Now comes the lean season

On my first day of culinary school, the Basic Skills instructor warned that when we worked in restaurants, we would spend our holidays with co-workers, not our families.

“Get used to turning to the guy beside you on the hot line at midnight … to say ‘Happy New Year,'” Chef Graham said. “Get used to taking your wife out for Valentine’s Day some other day in February … Tell your mom you will be cooking her Mother’s Day feast on some other day of the week … Forget about seeing Churchill Downs on the first weekend in May ever again …”

More prophetic words are rarely spoken. In this way, among many others, restaurant workers are a tribe unto ourselves. Our “weekends” usually fall on Sunday and Monday. Our Monday arrives on your Friday.

Believe it or not, being hard at work with your friends while everyone else is at play becomes part of the charm of restaurant life. We actually get used to celebrating holidays long after everyone else is asleep. We’re used to hoisting a shot of tequila in a post-holiday toast on a Tuesday afternoon, sharing war stories of the crush just past – and we’re used to nursing a hangover at work the next day.

• [Explore the material]:
a - In the essay on restaurant holidays, which two days usually make up restaurant workers' "weekends"?
b - Rewrite the essay on restaurant holidays from "More prophetic words" up to and including "on your Friday.", putting "clan" in place of "tribe".

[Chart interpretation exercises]
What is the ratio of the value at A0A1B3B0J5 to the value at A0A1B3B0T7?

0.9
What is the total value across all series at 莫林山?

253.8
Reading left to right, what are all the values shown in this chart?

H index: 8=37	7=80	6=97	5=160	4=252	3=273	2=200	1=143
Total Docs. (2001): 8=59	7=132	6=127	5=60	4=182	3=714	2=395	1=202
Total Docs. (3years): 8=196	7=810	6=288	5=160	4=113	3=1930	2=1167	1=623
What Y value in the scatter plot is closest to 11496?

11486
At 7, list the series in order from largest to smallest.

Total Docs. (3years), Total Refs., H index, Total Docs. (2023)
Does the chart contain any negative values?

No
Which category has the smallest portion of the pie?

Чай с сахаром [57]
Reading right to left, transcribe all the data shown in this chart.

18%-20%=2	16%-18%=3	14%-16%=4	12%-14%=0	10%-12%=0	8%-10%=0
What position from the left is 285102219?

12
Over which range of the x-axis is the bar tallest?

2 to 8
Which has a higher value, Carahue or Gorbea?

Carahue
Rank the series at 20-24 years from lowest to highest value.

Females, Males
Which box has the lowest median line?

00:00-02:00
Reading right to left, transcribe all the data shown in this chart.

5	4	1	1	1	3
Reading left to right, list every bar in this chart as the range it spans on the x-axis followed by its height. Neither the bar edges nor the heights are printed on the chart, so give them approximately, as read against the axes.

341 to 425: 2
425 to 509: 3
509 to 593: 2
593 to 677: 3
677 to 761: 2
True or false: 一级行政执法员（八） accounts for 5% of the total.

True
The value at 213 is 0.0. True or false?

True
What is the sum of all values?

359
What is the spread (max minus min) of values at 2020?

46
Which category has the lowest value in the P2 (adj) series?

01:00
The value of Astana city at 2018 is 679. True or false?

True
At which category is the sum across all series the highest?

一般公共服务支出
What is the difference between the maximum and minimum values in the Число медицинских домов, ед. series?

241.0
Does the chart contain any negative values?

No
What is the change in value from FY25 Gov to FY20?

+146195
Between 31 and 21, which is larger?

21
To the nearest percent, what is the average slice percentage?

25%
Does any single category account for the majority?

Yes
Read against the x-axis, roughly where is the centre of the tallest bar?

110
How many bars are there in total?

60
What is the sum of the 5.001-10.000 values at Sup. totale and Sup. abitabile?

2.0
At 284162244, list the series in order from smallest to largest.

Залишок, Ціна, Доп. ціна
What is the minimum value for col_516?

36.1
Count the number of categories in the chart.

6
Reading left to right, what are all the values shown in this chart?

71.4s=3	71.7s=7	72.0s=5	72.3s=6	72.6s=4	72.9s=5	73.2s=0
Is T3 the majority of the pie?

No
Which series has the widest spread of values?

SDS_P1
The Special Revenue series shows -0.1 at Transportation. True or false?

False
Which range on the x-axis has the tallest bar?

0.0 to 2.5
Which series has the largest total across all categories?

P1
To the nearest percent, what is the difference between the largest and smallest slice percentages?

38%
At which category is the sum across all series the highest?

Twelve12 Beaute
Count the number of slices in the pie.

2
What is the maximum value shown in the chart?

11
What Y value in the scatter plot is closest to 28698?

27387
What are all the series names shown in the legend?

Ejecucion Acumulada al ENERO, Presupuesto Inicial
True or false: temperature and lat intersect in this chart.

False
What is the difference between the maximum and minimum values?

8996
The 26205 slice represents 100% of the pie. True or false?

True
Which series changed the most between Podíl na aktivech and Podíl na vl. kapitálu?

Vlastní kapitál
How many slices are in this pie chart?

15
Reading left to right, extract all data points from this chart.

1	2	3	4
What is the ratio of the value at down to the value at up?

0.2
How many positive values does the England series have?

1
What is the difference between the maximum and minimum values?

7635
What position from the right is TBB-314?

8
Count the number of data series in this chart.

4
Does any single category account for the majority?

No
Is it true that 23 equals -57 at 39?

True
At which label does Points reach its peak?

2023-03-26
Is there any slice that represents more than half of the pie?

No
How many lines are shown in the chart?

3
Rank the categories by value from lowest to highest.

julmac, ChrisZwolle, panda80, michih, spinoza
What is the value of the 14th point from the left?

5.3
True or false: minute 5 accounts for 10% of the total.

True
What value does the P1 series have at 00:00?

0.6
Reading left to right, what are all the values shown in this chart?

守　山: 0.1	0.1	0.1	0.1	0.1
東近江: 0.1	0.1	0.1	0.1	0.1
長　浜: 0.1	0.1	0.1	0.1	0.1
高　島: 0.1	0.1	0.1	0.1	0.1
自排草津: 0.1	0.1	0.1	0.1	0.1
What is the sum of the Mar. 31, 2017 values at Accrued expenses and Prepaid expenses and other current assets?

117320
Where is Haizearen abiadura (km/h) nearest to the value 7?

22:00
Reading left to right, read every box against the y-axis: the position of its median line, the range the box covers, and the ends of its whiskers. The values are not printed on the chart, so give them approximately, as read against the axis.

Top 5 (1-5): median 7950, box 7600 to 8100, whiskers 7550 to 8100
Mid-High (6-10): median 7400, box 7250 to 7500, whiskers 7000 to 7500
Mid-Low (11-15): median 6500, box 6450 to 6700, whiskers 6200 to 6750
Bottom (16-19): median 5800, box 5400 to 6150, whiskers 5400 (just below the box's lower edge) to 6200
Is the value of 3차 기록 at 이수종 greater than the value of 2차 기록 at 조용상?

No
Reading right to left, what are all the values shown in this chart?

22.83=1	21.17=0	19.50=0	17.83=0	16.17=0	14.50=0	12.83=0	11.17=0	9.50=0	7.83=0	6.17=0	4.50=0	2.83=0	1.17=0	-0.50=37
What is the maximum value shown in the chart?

• [Responses to the tasks]:
a - Sunday and Monday.

b -
More prophetic words are rarely spoken. In this way, among many others, restaurant workers are a clan unto ourselves. Our “weekends” usually fall on Sunday and Monday. Our Monday arrives on your Friday.